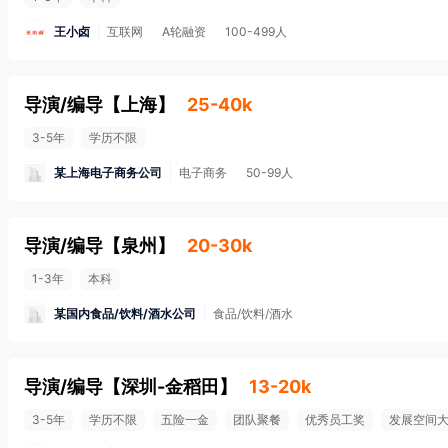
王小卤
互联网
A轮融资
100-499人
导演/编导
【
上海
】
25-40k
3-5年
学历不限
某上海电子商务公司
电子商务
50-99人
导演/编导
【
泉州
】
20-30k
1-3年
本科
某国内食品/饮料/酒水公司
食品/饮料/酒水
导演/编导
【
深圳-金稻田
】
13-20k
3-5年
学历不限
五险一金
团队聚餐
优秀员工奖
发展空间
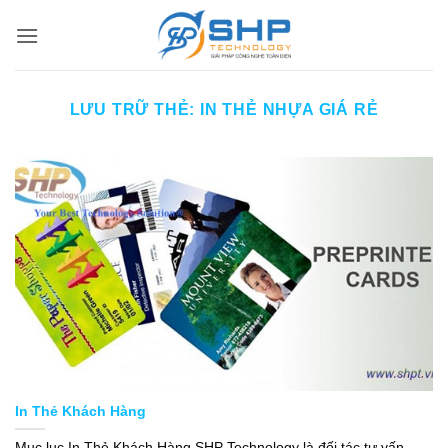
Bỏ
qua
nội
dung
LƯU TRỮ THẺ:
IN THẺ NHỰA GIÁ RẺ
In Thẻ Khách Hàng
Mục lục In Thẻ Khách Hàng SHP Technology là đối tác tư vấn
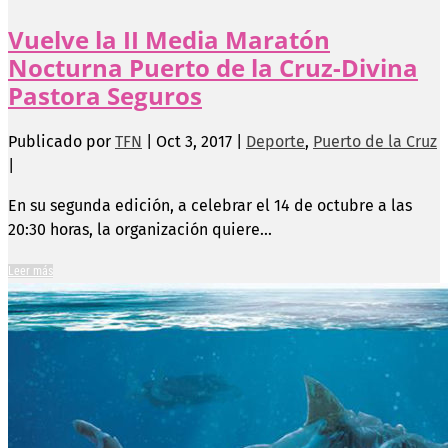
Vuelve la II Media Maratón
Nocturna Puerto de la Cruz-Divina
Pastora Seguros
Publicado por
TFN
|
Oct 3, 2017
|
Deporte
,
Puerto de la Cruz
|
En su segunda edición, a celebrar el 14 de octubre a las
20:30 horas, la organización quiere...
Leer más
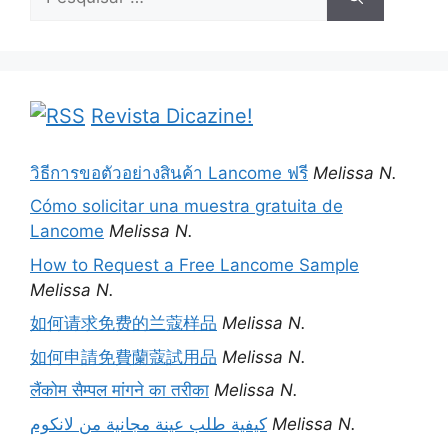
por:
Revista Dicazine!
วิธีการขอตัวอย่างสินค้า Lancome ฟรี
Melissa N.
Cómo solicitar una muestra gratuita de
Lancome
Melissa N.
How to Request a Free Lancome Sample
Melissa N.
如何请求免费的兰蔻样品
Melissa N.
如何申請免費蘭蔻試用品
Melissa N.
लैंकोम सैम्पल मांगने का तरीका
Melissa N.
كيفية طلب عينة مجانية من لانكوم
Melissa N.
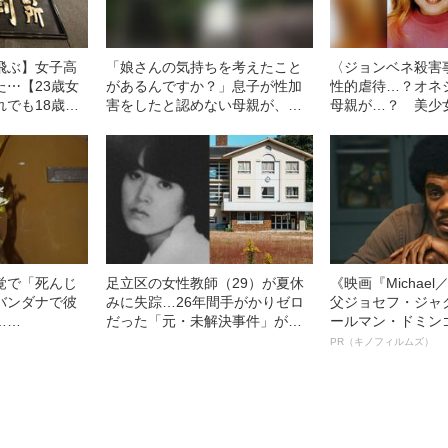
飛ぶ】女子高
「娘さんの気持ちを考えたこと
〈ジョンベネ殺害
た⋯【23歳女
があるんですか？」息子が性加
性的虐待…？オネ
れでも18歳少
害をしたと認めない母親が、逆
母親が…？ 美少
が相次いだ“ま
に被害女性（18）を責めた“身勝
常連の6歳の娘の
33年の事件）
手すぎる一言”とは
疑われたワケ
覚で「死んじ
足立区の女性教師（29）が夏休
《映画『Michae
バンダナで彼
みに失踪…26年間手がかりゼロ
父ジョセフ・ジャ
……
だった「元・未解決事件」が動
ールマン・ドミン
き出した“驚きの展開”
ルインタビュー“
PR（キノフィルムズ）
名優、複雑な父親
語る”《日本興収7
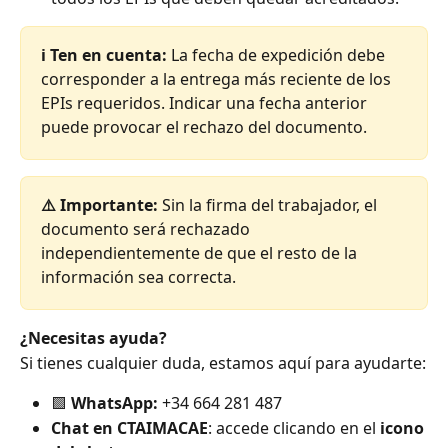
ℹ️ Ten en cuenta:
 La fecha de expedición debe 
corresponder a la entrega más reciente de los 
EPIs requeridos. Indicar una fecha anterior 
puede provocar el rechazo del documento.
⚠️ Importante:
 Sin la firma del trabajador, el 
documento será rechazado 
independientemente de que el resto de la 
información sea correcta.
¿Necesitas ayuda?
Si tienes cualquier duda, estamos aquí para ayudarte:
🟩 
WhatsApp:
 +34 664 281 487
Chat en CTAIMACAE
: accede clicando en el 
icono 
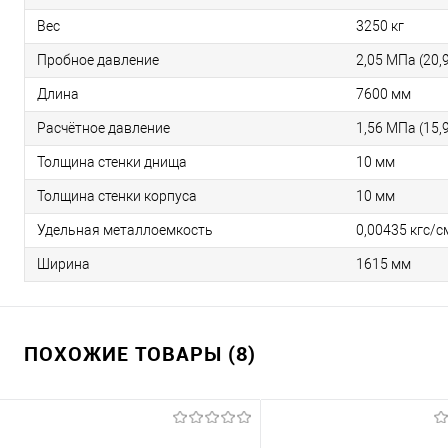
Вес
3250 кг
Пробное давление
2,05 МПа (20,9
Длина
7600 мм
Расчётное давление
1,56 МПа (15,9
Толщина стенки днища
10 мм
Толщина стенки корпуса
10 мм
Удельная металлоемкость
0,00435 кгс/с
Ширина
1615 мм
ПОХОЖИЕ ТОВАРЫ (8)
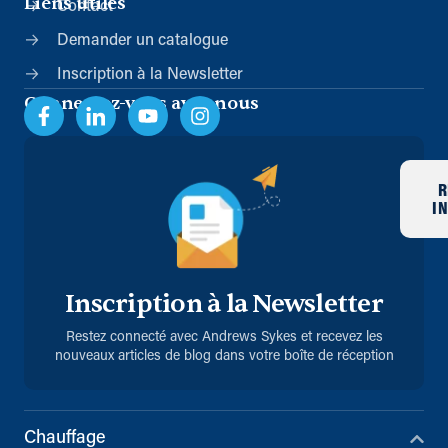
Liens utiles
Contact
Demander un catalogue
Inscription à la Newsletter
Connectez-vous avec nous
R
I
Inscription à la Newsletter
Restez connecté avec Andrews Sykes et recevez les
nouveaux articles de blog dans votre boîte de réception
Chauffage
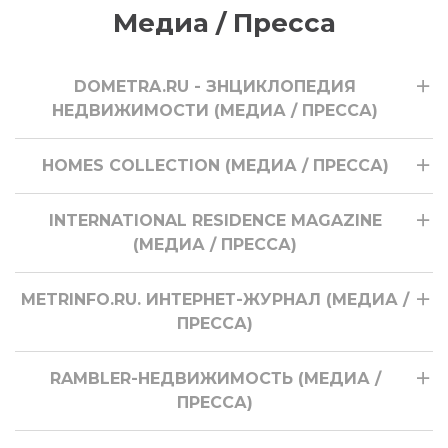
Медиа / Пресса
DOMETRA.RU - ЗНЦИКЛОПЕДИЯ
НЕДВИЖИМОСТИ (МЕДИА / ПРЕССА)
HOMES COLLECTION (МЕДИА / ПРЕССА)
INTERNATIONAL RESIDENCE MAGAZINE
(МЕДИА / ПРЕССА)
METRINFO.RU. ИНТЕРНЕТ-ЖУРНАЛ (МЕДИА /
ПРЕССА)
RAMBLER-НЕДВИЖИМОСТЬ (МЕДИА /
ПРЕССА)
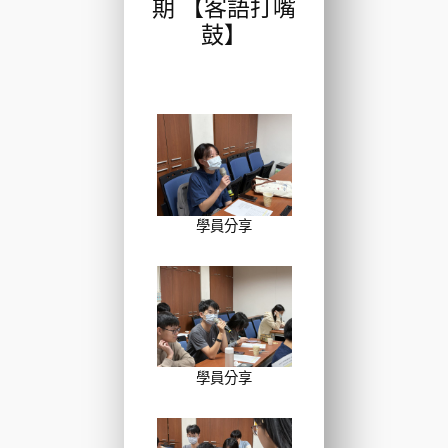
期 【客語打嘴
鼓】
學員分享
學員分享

──────

## WHAT THE TASK REQUIRES
In which lines of the records does the word "Hàng" appear? Copy each of them.

## REPLY
In Thẻ Khách Hàng
Mục lục In Thẻ Khách Hàng SHP Technology là đối tác tư vấn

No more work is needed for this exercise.